BENEVENTO – I “metamateriali” sono materiali artificiali che derivano le loro proprietà macroscopiche non solo dalla composizione chimica dei costituenti ma anche dalla struttura geometrica, e possono essere ingegnerizzati per trascendere le limitazioni dei materiali convenzionali e generare interazioni luce-materia assenti in natura.
Uno studio recente di ricercatori dell’Università del Sannio e della University of Pennsylvania (Philadelphia, USA) ha proposto l’idea di metamateriali attivi basati sul concetto di “drogaggio fotonico”, che promette nuovi importanti sviluppi nel controllo della luce su scale nanometriche.

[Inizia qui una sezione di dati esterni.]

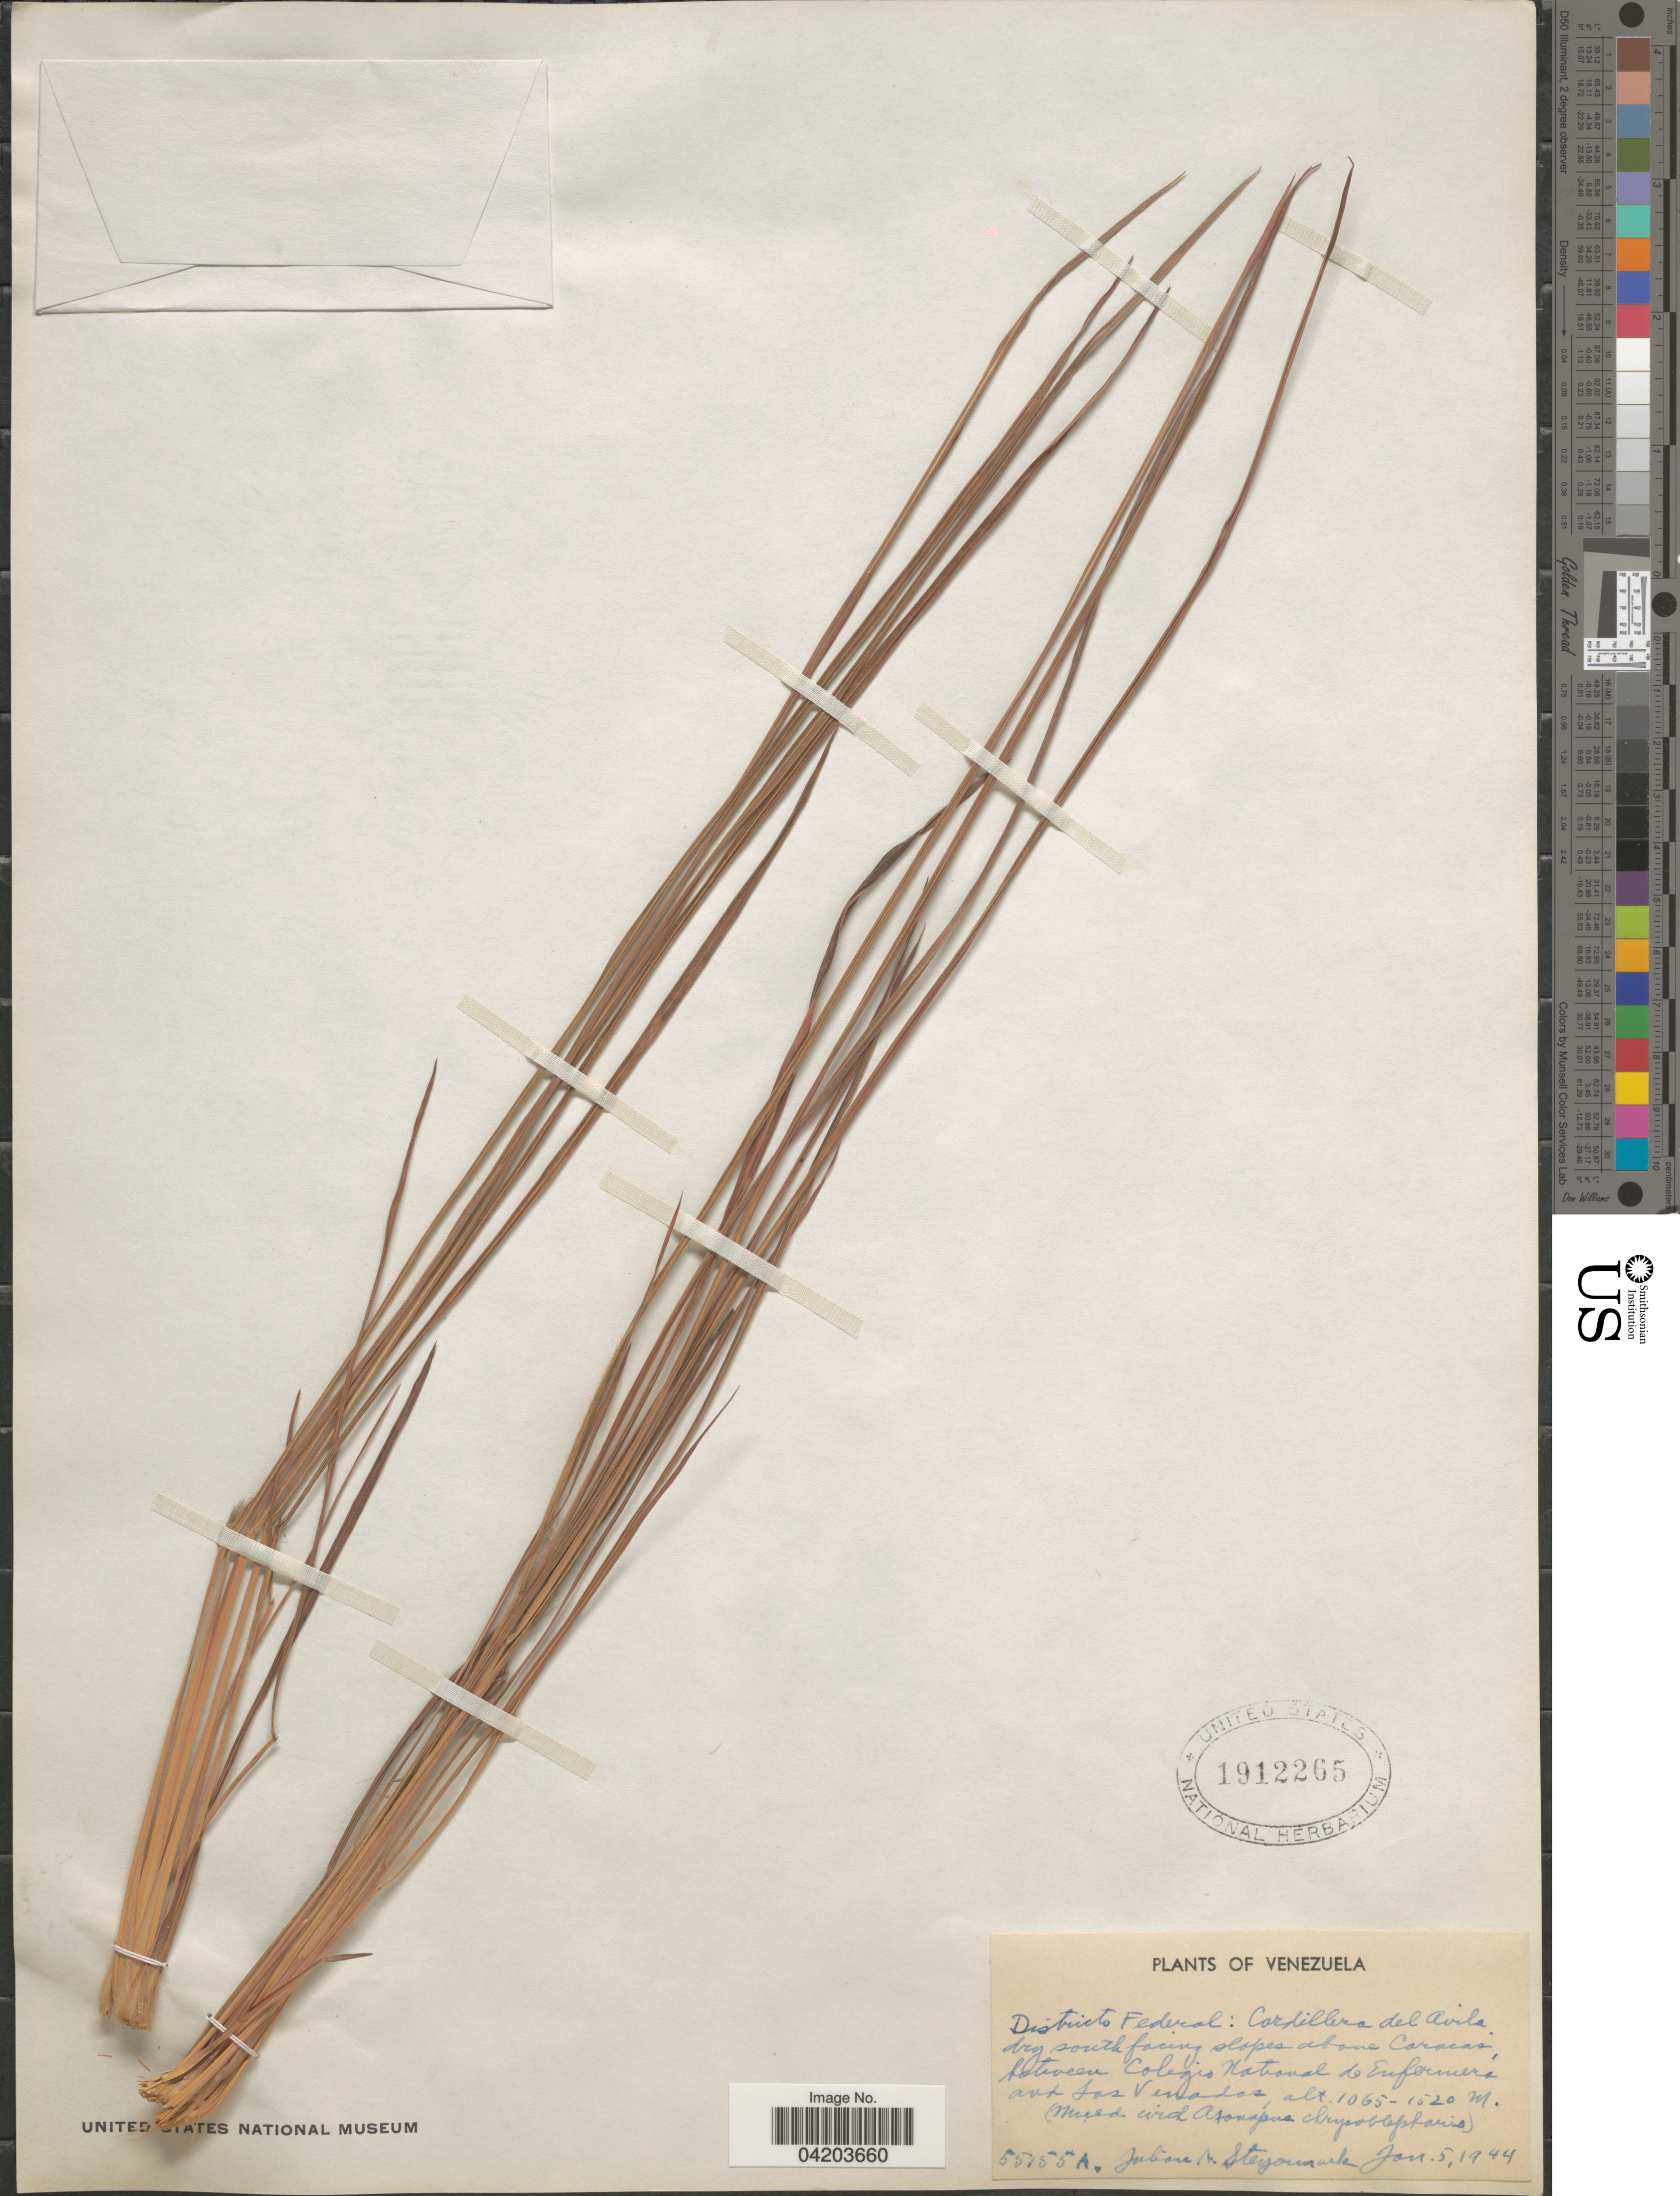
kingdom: Plantae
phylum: Tracheophyta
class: Liliopsida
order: Poales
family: Poaceae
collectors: J. Steyermark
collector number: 55155A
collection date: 1944-01-05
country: Venezuela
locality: Districto Federal: Cordillera del Avila, dry south facing slopes above Caracas, between Colegio National de Enfermera and Las Venadas.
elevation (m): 1065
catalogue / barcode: US 1912265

Lo studio, pubblicato nella prestigiosa rivista Proceedings of the National Academy of Sciences of the United States of America, è stato guidato da Vincenzo Galdi, Professore Associato del Dipartimento di Ingegneria dell’Università del Sannio, e da Nader Engheta, Professore alla University of Pennsylvania. Il gruppo di ricerca comprende Marino Coppolaro (Dottorando) Massimo Moccia (Borsista Postdoc) e Giuseppe Castaldi (Professore Associato) dell’ateneo sannita.
“Il concetto di ‘drogaggio’ è ben noto in elettronica dagli anni ’50.” Spiega Castaldi. “In pratica, attraverso l’introduzione intenzionale di impurità con concentrazioni molto basse, è possibile controllare le proprietà elettriche, ottiche e strutturali di materiali come i semiconduttori. Nel 2017, il Gruppo del Prof. Engheta ha traslato questo concetto all’ambito fotonico, con riferimento a materiali caratterizzati da permittività dielettrica estremamente piccola, dimostrando che l’introduzione di una singola impurità dielettrica può generare una risposta magnetica nonostante nessuno dei materiali coinvolti abbia caratteristiche magnetiche. Questo consente, ad esempio, di sintetizzare metamateriali magnetici operanti a frequenze ottiche, per le quali la risposta magnetica dei materiali naturali è tipicamente molto debole.”
“Traendo ispirazione da alcuni concetti di simmetria proposti nell’ambito della meccanica quantistica, nel nostro studio abbiamo ulteriormente esteso l’idea di drogaggio fotonico, considerando materiali attivi, ovvero in grado di amplificare la luce in maniera simile a quanto avviene nei laser.” Aggiunge Galdi. “In particolare, abbiamo dimostrato che utilizzando delle impurità in cui sono contemporaneamente presenti materiali attivi e passivi, con opportune geometrie e proporzioni, gli effetti di amplificazione e dissipazione non si compensano banalmente, ma anzi la loro interazione genera risposte magnetiche ancora più generali e ampiamente modulabili.”
Tre gli esempi di applicazioni rappresentative, i ricercatori hanno dimostrato la possibilità di progettare dispositivi amplificatori con caratteristiche riconfigurabili mediante fotoeccitazione, e guide d’onda in grado di confinare la luce su scala nanometrica.
“Riteniamo che questo concetto possa trovare importanti applicazioni nell’ambito della nanofotonica, dei laser e della sensoristica ottica.” Concludono i ricercatori. “Stiamo lavorando alla dimostrazione sperimentale dei risultati teorici.”